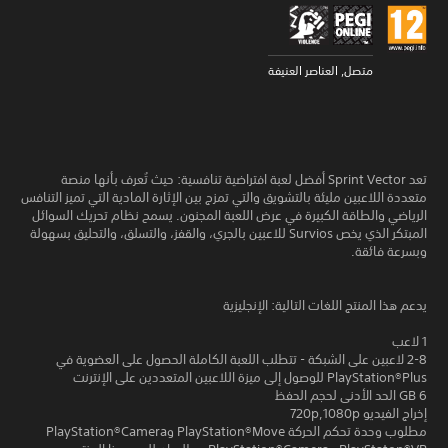
متصل, العناصر العنيفة
تعد Sprint Vector أفضل لعبة افتراضية تنافسية: حيث تُعرف بأنها منصة
متعددة اللاعبين مليئة بالتشويق والتي تمزج بين الإثارة المادية التي تميز التنافس
الرياضي والطاقة الكبيرة في عرض اللعبة المجنون. يسمح نظام تحريك السوائل
المبتكر الذي يخص Survios للاعبين بالجري، والقفز، والتسلق، والتحليق بسهولة
وبسرعة فائقة.
يدعم هذا المنتج اللغات التالية: الإنجليزية
1 لاعب
2-8 لاعبين على الشبكة - تتطلب اللعبة الكاملة الحصول على العضوية في
PlayStation®Plus للوصول إلى ميزة اللاعبين المتعددين على الإنترنت
6 GB الحد الأدنى لحجم الحفظ
إخراج الفيديو 720p,1080p
مطلوب وحدة تحكم الحركة PlayStation®Move وPlayStation®Camera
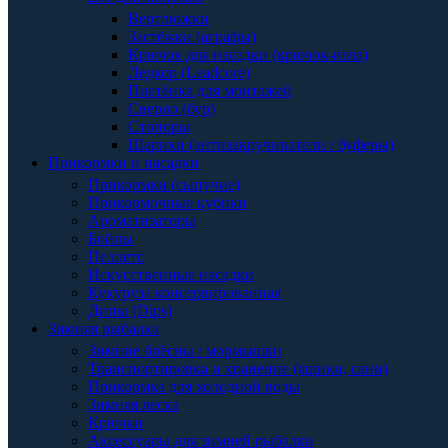
Вертлюжки
Застёжки (аграфы)
Крючок для насадки (крючок-игла)
Ледкор (Leadcore)
Плетёнка для монтажей
Сверло (бур)
Стопоры
Шарики (антизакручиватели / буферы)
Прикормки и насадки
Прикормки (сыпучие)
Прикормочные кубики
Ароматизаторы
Бойлы
Пеллетс
Искусственные насадки
Кукуруза консервированная
Дипы (Dips)
Зимняя рыбалка
Зимние блёсны / мормышки
Транспортировка и хранение (ящики, сани)
Прикормка для холодной воды
Зимняя леска
Крючки
Аксессуары для зимней рыбалки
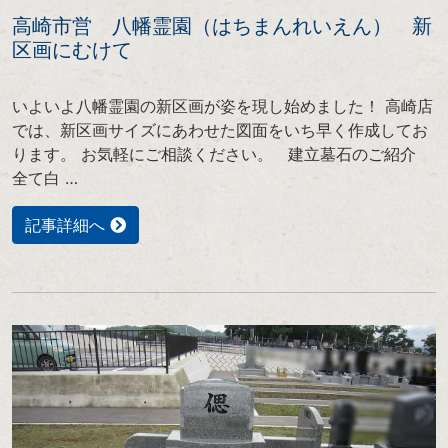
高崎市営 八幡霊園（はちまんれいえん） 新
区画にむけて
いよいよ八幡霊園の新区画が姿を現し始めました！ 高崎店
では、新区画サイズにあわせた図面をいち早く作成してお
ります。 お気軽にご相談ください。 建立墓石のご紹介
全て白 …
記事詳細へ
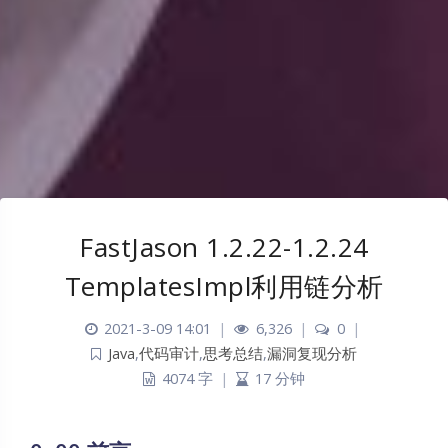
FastJason 1.2.22-1.2.24
TemplatesImpl利用链分析
2021-3-09 14:01
|
6,326
|
0
|
Java
,
代码审计
,
思考总结
,
漏洞复现分析
4074 字
|
17 分钟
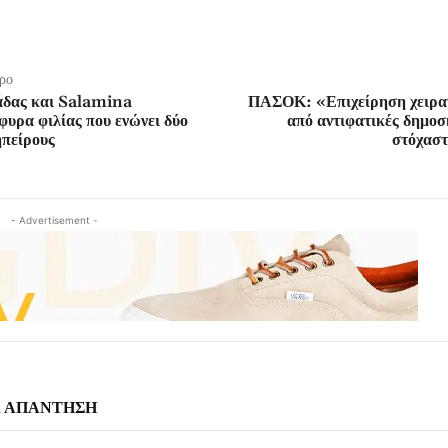
ρο
άδας και Salamina
ΠΑΣΟΚ: «Επιχείρηση χειρα
φυρα φιλίας που ενώνει δύο
από αντιφατικές δημο
ηπείρους
στόχαστ
- Advertisement -
Α ΑΠΑΝΤΗΣΗ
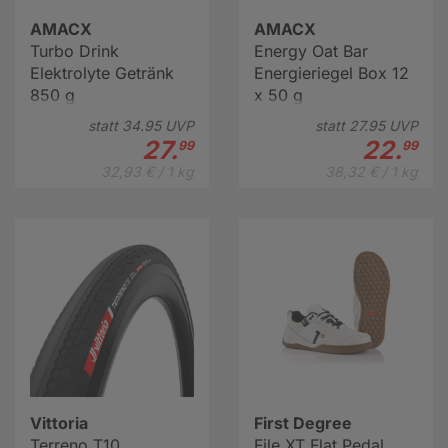
AMACX
AMACX
Turbo Drink
Energy Oat Bar
Elektrolyte Getränk
Energieriegel Box 12
850 g
x 50 g
statt
34.
95
UVP
statt
27.
95
UVP
27.
22.
99
99
32,93 € / 1 kg
38,32 € / 1 kg
Vittoria
First Degree
Terreno T10
File XT Flat Pedal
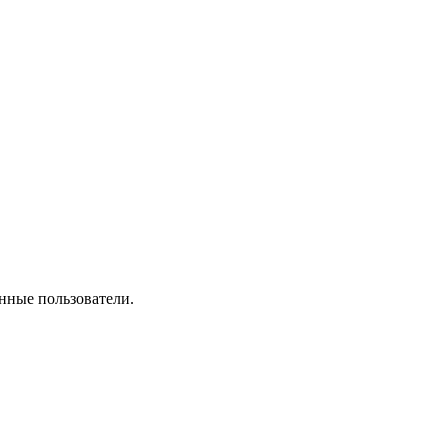
нные пользователи.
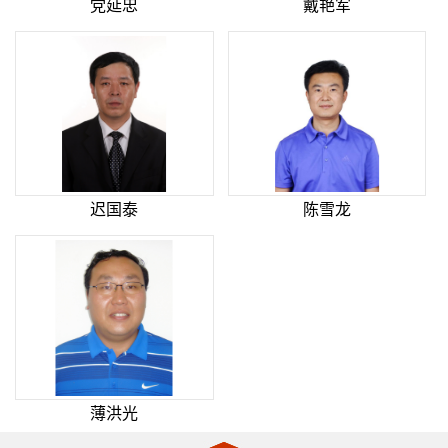
党延忠
戴艳军
迟国泰
陈雪龙
薄洪光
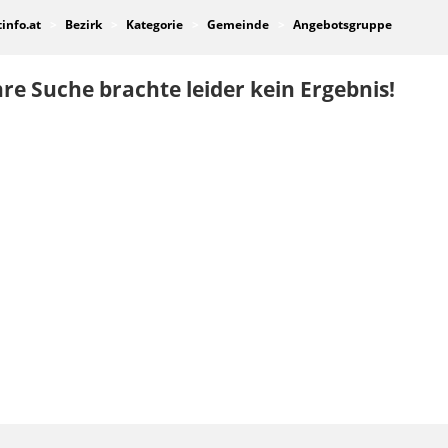
tinfo.at
Bezirk
Kategorie
Gemeinde
Angebotsgruppe
re Suche brachte leider kein Ergebnis!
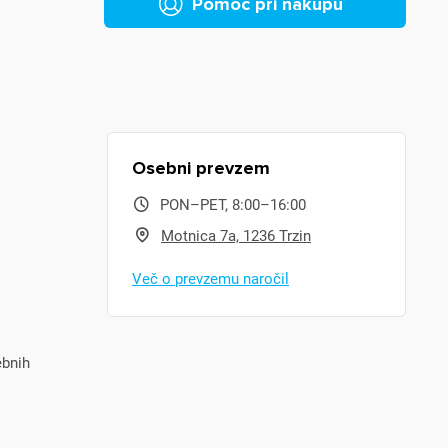
Pomoč pri nakupu
Osebni prevzem
PON–PET, 8:00–16:00
Motnica 7a, 1236 Trzin
Več o prevzemu naročil
ebnih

-- Work task --
Set out, exactly as given, the line that contains "Elektrolyte Getränk" along with each line after it through the end of the records above; omit the pictures.

-- Your response --
Elektrolyte Getränk
Energieriegel Box 12
850 g
x 50 g
statt
34.
95
UVP
statt
27.
95
UVP
27.
22.
99
99
32,93 € / 1 kg
38,32 € / 1 kg
Vittoria
First Degree
Terreno T10
File XT Flat Pedal
нные пользователи.
党延忠
戴艳军
迟国泰
陈雪龙
薄洪光
tinfo.at
Bezirk
Kategorie
Gemeinde
Angebotsgruppe
re Suche brachte leider kein Ergebnis!
Pomoč pri nakupu
Osebni prevzem
PON–PET, 8:00–16:00
Motnica 7a, 1236 Trzin
Več o prevzemu naročil
ebnih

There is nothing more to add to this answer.